Es lo que ocurre no sólo con el Alzheimer, del que hablaba en el áspero segundo párrafo de hace 24 horas, sino con todas las cabronas enfermedades que se ceban con quienes están en tiempo de descuento. ¿La tercera edad? No, ese es un eufemismo sacaroso que sólo incluye a los que, respetados por la biología y medianamente por la cartera, están en disposición física de ser pastoreados a Benidorm o los destinos más exóticos que últimamente oferta el catálogo de Adineko o el Imserso. Me refiero a los que son pura y crudamente viejos o viejas, como tal vez nosotros mismos el día menos pensado, y ya no pueden hacer prácticamente nada por sus propios medios. En nuestra manía de buscar etiquetas que no arañen, los llamamos “dependientes”.

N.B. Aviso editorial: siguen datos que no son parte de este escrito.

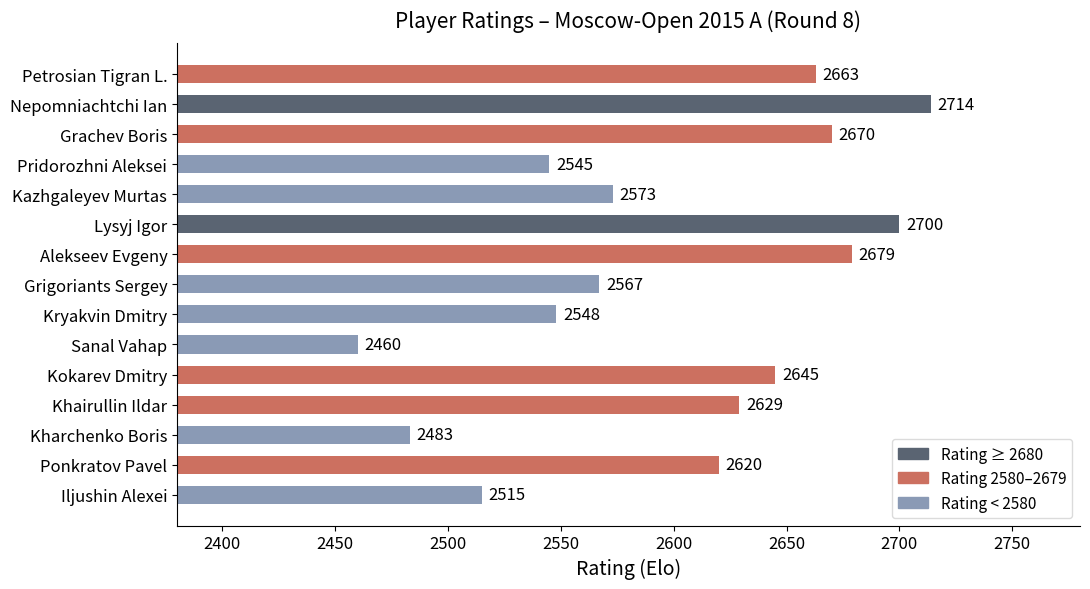

Where is the data nearest to the value 2587?

Kazhgaleyev Murtas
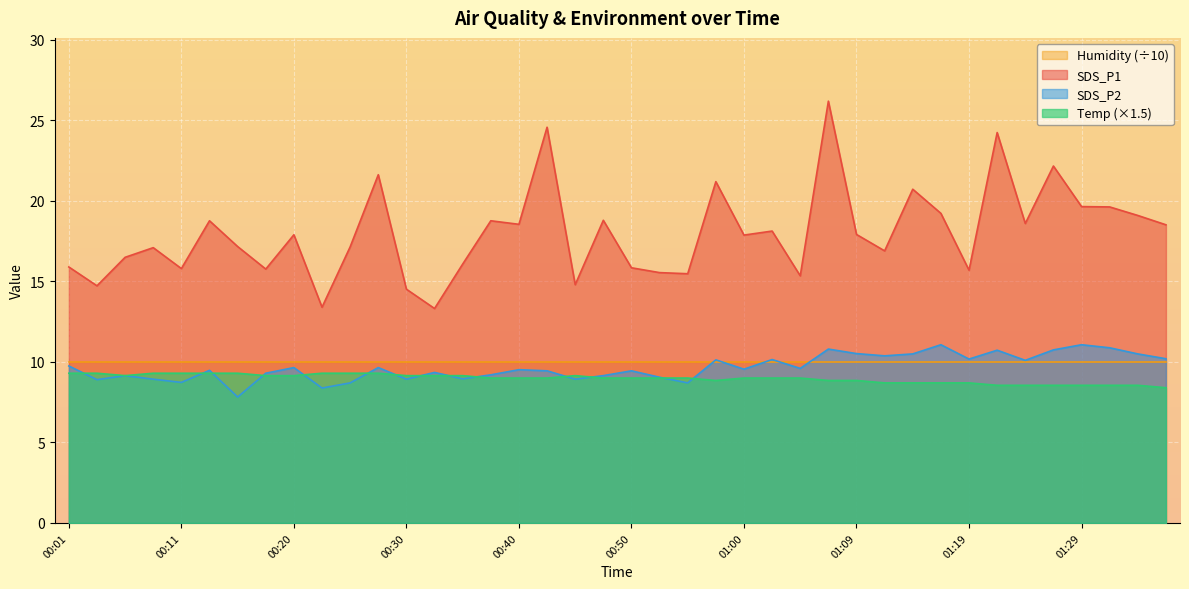

What is the value of the Temp point at the 11th from the left?

9.3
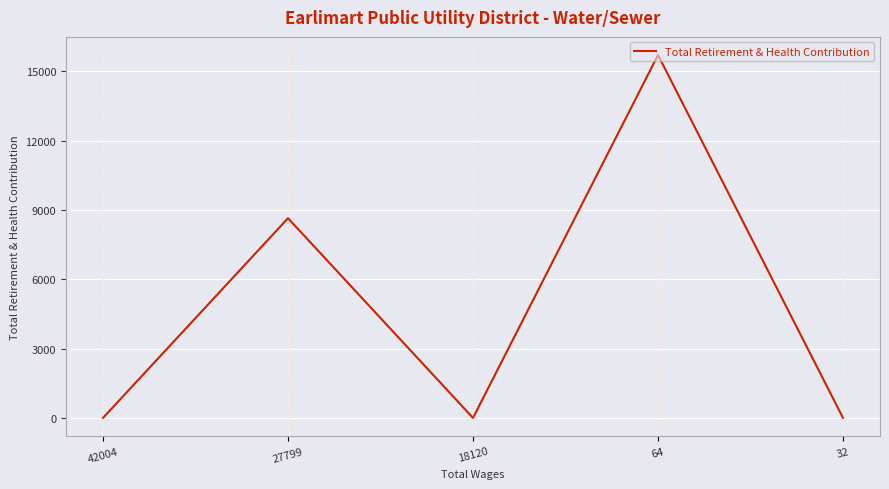

At which category does the chart reach its peak across all series?

64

Una vez bautizados así, apenas son un epígrafe, generalmente con presupuesto simbólico o nulo, en el papel mojado de las políticas sociales. A los responsables de administrar esos escuálidos dineros públicos no les dan ninguna guerra. No andan por ahí navaja en mano, ni están ya para cortar el tráfico u ocupar una residencia con una patada en la puerta. Para colmo —esto sí que me pudre— no resultan una causa nada fotogénica, nada chachi, nada guay, para los solidarios de pitiminí. Sólo les queda aguardar la muerte. Y no llega.

Morir en Afganistán

Nunca dejará de sorprenderme que los pintureros relatores de hazañas bélicas y glosadores de la grandeza militar reciban la noticia de una o varias muertes de los suyos en cualquier avispero como si se tratara del aterrizaje de una nave procedente de Júpiter. No sólo se asombran como si les pareciera algo inconcebible, sino que acto seguido se entregan a una llantina y a un desgarrado de vestiduras muy poco marcial. Cualquiera diría que pensaran que las partidas de tropas que se mandan aquí o allá en virtud de los equilibrios geoestratégicos van a un resort de vacaciones a participar en una competición internacional de Monopoly.

Va siendo hora de que alguien les explique que las llamadas Fuerzas Armadas son algo más que esas coreografías que montan a paso de la oca en plazas y avenidas o que esos teatrillos bautizados “maniobras”. Muy plástico y muy efectista, sí, conquistar el Gorbea y plantar una rojigualda en su cruz, sin otro peligro que pisar una boñiga. Es más jorobado largarse una proeza del pelo en una aldea montañosa de Afganistán, donde el enemigo -qué putada, mi brigada-, además de no ser imaginario, gasta muy malas pulgas.

Es lo que tiene la guerra, mecachis, que por puro cálculo de probabilidades, hay muchos boletos para morir o perder unos trozos de la anatomía en ella. Si un currela que se trepa a un andamio tiene asumido que cada vez que lo hace se está jugando un pierde-paga contra la estadística, alguien que se dedica vocacional y/o profesionalmente a la milicia debería ser consciente de los riesgos de su gremio.

¿Tan extraño resulta que los novios de la muerte acaben casándose con ella? Por lo visto en las primeras de muchos periódicos y en las piezas machaconas que nos han puesto en los telediarios, tiene toda la pinta de que así es. Y no parece que la reiteración en el mismo hecho sirva para aprender la lección ni mucho menos para evitar que se repita.